» Exercise requirements:
Report each line from the records where the string "like" turns up.
------ Records to use ------
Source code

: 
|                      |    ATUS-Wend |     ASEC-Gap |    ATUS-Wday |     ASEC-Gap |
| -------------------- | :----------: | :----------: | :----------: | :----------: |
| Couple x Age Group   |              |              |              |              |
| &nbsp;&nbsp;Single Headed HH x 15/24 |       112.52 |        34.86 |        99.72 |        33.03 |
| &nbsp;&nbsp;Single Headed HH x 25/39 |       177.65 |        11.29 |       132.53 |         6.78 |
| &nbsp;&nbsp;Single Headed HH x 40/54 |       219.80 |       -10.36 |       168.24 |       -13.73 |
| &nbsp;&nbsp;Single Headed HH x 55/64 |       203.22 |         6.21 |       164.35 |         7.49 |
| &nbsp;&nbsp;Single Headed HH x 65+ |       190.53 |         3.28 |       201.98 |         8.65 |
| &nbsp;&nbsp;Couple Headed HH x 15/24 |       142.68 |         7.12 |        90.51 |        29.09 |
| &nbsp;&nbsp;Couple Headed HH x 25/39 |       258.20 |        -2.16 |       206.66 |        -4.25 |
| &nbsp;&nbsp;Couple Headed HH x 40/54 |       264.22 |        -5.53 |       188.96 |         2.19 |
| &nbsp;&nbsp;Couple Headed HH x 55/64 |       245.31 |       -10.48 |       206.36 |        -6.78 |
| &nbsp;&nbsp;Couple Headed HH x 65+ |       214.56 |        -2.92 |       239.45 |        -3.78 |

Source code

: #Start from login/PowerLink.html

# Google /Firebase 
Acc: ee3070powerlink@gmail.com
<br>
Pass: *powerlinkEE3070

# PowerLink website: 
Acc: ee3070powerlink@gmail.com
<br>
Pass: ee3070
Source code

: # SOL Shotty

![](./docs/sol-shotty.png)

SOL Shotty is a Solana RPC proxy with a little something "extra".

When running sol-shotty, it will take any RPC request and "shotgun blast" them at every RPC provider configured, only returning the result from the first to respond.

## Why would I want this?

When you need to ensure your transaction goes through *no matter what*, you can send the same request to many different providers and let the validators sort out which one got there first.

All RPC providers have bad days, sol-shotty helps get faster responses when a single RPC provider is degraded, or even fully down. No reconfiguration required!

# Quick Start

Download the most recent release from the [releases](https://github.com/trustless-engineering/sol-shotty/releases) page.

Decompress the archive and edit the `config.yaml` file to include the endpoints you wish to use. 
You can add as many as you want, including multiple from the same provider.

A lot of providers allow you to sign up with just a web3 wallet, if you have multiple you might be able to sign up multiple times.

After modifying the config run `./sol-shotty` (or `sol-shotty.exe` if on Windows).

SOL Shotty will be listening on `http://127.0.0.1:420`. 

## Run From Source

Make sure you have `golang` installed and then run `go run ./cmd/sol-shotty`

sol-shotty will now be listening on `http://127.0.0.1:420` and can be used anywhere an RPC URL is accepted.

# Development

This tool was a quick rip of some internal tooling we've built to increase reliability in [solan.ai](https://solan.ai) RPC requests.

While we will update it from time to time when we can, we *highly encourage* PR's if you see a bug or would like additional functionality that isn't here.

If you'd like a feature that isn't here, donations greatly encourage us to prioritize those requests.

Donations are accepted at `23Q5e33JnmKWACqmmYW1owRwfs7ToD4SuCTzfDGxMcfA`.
------
» Solution:
While we will update it from time to time when we can, we *highly encourage* PR's if you see a bug or would like additional functionality that isn't here.
If you'd like a feature that isn't here, donations greatly encourage us to prioritize those requests.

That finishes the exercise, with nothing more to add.